Remittances to the Government

 
 

Remittances to the Government

This session looks at the money that your company must collect on behalf of the government in day-to-day transactions and which it must remit to the government on a periodic basis. This issue gets many small businesses into trouble. Let's start with a few critical warnings about government remittances:

1. This money is not yours. Do not spend it! Although this seems self-explanatory, thousands of small businesses all over the world get into serious trouble this way. It can be easy to forget that most of the $5,000 you have in your bank account belongs to the government, and to use it for "a little while" for short-term financing. Along comes the filing and remitting deadline, and you don't have the money anymore. So you don't file anything. Now, not only do you owe the remittance, you also owe interest and penalties. Further non-filing or non-payment results in your business bank accounts being frozen. Not a good scenario.

The easy solution is to put the money aside, perhaps even in a separate bank account. Don't look at it; don't think about it. Just remit it when the time comes.

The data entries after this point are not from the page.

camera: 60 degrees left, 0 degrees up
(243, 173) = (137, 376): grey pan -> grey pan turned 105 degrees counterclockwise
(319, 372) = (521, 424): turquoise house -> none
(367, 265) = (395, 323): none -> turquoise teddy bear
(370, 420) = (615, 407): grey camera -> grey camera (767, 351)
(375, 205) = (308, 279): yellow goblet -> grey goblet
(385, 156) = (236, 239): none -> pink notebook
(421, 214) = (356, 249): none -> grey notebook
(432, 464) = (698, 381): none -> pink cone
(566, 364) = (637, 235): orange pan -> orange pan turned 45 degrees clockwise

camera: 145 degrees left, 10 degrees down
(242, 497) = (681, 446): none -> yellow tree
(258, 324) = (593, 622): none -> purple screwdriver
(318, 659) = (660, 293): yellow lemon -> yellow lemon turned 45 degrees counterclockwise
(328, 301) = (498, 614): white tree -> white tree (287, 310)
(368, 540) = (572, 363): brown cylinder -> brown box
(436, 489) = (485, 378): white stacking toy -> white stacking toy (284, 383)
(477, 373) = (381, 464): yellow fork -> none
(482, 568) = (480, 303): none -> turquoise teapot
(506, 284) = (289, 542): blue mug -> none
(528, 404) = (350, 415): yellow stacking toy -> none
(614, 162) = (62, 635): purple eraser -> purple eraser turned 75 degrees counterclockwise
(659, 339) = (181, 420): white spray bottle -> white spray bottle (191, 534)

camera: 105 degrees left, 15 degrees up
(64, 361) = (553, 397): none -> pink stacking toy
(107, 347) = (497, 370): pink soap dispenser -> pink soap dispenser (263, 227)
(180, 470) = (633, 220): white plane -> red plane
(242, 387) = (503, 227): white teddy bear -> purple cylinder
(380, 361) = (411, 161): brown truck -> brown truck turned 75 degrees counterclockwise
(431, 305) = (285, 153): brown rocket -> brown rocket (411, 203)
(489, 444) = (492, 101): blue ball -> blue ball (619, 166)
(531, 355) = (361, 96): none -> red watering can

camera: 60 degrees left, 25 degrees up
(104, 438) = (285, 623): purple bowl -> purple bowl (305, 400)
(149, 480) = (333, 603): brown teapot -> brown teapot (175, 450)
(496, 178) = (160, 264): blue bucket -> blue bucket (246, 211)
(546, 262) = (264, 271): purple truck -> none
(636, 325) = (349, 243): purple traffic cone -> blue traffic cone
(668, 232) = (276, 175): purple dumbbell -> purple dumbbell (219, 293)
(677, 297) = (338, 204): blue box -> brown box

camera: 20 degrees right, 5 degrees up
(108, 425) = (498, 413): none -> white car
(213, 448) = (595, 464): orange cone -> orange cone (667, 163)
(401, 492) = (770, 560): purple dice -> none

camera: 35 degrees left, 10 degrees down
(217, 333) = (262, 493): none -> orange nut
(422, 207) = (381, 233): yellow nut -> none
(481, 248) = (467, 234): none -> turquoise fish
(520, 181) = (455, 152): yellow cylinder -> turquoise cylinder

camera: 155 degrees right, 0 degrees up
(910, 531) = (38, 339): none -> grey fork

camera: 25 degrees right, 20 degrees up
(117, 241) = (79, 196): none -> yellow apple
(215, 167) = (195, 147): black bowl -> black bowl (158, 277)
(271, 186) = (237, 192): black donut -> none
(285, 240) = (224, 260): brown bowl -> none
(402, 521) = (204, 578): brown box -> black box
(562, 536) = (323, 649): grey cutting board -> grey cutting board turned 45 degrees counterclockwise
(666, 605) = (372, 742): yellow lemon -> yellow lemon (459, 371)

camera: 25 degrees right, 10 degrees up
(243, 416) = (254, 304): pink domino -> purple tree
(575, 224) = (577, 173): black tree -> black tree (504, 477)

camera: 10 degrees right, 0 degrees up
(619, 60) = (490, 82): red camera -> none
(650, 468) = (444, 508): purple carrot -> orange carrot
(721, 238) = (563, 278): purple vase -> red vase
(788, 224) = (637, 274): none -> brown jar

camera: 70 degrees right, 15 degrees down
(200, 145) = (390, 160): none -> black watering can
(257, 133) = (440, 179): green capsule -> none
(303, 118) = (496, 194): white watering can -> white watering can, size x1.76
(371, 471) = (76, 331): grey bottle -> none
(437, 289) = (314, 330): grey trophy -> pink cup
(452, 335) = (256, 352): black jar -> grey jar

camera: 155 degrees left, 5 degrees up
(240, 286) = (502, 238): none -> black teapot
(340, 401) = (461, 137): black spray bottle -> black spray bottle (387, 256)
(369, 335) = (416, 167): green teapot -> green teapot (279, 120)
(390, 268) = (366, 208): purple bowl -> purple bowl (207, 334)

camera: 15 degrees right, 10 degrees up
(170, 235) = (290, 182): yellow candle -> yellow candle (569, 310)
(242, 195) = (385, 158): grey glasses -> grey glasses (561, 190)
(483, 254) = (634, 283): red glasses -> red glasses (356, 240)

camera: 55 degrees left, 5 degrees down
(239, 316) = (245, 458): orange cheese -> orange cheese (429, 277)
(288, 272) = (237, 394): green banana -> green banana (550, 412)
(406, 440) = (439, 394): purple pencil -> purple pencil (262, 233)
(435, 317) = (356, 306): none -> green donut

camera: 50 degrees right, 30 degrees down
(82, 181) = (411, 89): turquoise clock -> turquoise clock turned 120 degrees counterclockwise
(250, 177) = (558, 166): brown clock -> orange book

2. Make sure you reconcile your liability account in your books to what you're actually remitting to the government. It's easy to just concentrate on the changes in the account for the current period and forget that last period's amount did not get cleared out properly. Reconciliation will be discussed later in this session.

3. Keep good accounting records. You are holding this money in trust for the government, which will want to know that you have a handle on how much you owe. The government may also periodically want to see your source documents to make sure you're withholding the right amounts from your employees and that you're charging the right amount of tax to your customers. Document, document, document!

What Are Government Remittances?

There are two major categories of money you must collect on behalf of governments: employee withholdings and retail sales tax. At this point, I'm going to break out the differences between Americans and Canadians to show you that even though the taxes themselves are different, the concepts are the same.